Em janeiro, o diretor de Fiscalização do BC, Ailton Aquino, acordou que o banco estava vendendo novas carteiras para honrar compromissos, o que chamou a atenção da supervisão. Já em fevereiro, um grupo foi criado para analisar a carteira, e o BC solicita diversos esclarecimentos ao Master sobre o processo.
Essas ações deram início à investigação que concluiu que o banco, comandado por Daniel Vorcaro, vendeu até R$ 12,2 bilhões em carteiras de crédito falsas ao Banco de Brasília (BRB). O caso resultou na primeira fase da operação Compliance Zero, da Polícia Federal. Segundo Galípolo, o BC atuou de acordo com seu mandato e foi especificamente na apuração.
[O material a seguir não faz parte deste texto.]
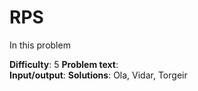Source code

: # RPS

In this problem 

__Difficulty__: 5
__Problem text__:  
__Input/output__: 
__Solutions__: Ola, Vidar, Torgeir












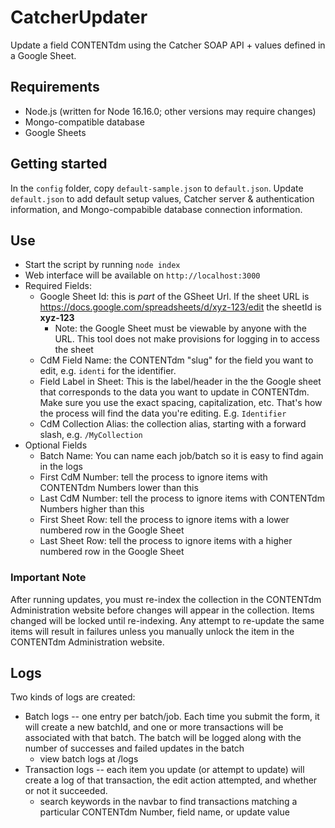 # CatcherUpdater

Update a field CONTENTdm using the Catcher SOAP API + values defined in a Google Sheet.

## Requirements

- Node.js (written for Node 16.16.0; other versions may require changes)
- Mongo-compatible database
- Google Sheets

## Getting started

In the `config` folder, copy `default-sample.json` to `default.json`. Update `default.json` to add default setup values, Catcher server & authentication information, and Mongo-compabible database connection information.

## Use

- Start the script by running `node index`
- Web interface will be available on `http://localhost:3000`
- Required Fields:
  - Google Sheet Id: this is _part_ of the GSheet Url. If the sheet URL is https://docs.google.com/spreadsheets/d/xyz-123/edit the sheetId is **xyz-123**
    - Note: the Google Sheet must be viewable by anyone with the URL. This tool does not make provisions for logging in to access the sheet
  - CdM Field Name: the CONTENTdm "slug" for the field you want to edit, e.g. `identi` for the identifier.
  - Field Label in Sheet: This is the label/header in the the Google sheet that corresponds to the data you want to update in CONTENTdm. Make sure you use the exact spacing, capitalization, etc. That's how the process will find the data you're editing. E.g. `Identifier`
  - CdM Collection Alias: the collection alias, starting with a forward slash, e.g. `/MyCollection`
- Optional Fields
  - Batch Name: You can name each job/batch so it is easy to find again in the logs
  - First CdM Number: tell the process to ignore items with CONTENTdm Numbers lower than this
  - Last CdM Number: tell the process to ignore items with CONTENTdm Numbers higher than this
  - First Sheet Row: tell the process to ignore items with a lower numbered row in the Google Sheet
  - Last Sheet Row: tell the process to ignore items with a higher numbered row in the Google Sheet

### Important Note

After running updates, you must re-index the collection in the CONTENTdm Administration website before changes will appear in the collection. Items changed will be locked until re-indexing. Any attempt to re-update the same items will result in failures unless you manually unlock the item in the CONTENTdm Administration website.

## Logs

Two kinds of logs are created:

- Batch logs -- one entry per batch/job. Each time you submit the form, it will create a new batchId, and one or more transactions will be associated with that batch. The batch will be logged along with the number of successes and failed updates in the batch
  - view batch logs at /logs
- Transaction logs -- each item you update (or attempt to update) will create a log of that transaction, the edit action attempted, and whether or not it succeeded.
  - search keywords in the navbar to find transactions matching a particular CONTENTdm Number, field name, or update value
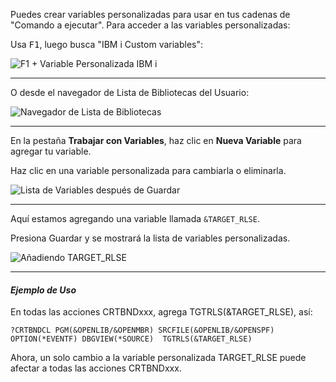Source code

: <!-- panels:start -->

<!-- div:left-panel -->

Puedes crear variables personalizadas para usar en tus cadenas de "Comando a ejecutar". Para acceder a las variables personalizadas:

Usa <kbd>F1</kbd>, luego busca "IBM i Custom variables":

<!-- div:right-panel -->

 ![F1 + Variable Personalizada IBM i](../../../../assets/actions_custom_01.png)

<!-- panels:end -->

---

<!-- panels:start -->

<!-- div:left-panel -->
 
 O desde el navegador de Lista de Bibliotecas del Usuario:

<!-- div:right-panel -->

![Navegador de Lista de Bibliotecas](../../../../assets/actions_custom_01a.png)

<!-- panels:end -->

---

<!-- panels:start -->

<!-- div:left-panel -->

En la pestaña **Trabajar con Variables**, haz clic en **Nueva Variable** para agregar tu variable.

Haz clic en una variable personalizada para cambiarla o eliminarla.

<!-- div:right-panel -->

![Lista de Variables después de Guardar](../../../../assets/actions_custom_04.png)

<!-- panels:end -->

---

<!-- panels:start -->

<!-- div:left-panel -->

Aquí estamos agregando una variable llamada `&TARGET_RLSE`.

Presiona Guardar y se mostrará la lista de variables personalizadas.

<!-- div:right-panel -->

![Añadiendo TARGET_RLSE](../../../../assets/actions_custom_03.png)

<!-- panels:end -->

---

#### *Ejemplo de Uso*

En todas las acciones CRTBNDxxx, agrega TGTRLS(&TARGET_RLSE), así:

`?CRTBNDCL PGM(&OPENLIB/&OPENMBR) SRCFILE(&OPENLIB/&OPENSPF) OPTION(*EVENTF) DBGVIEW(*SOURCE)  TGTRLS(&TARGET_RLSE)`

Ahora, un solo cambio a la variable personalizada TARGET_RLSE puede afectar a todas las acciones CRTBNDxxx.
O presidente do BC também agradeceu ao "espírito técnico e comprometimento" da equipe de auditoria do Tribunal de Contas da União (TCU), que realizou diligência na autarquia após o ministro Jhonatan de Jesus abrir processo para investigar possíveis resoluções na resolução do Master. Os auditores concluíram que a autoridade monetária agiu corretamente.
“Em um momento como este, é fundamental que cada um de nós — e o jornalismo profissional tem papel relevante nisso — cumpra seu papel institucional com rigor absoluto. O que quero dizer é: não recuar nem ceder sobre nossas prerrogativas e mandatos, nem um milímetro”, concluiu Galípolo.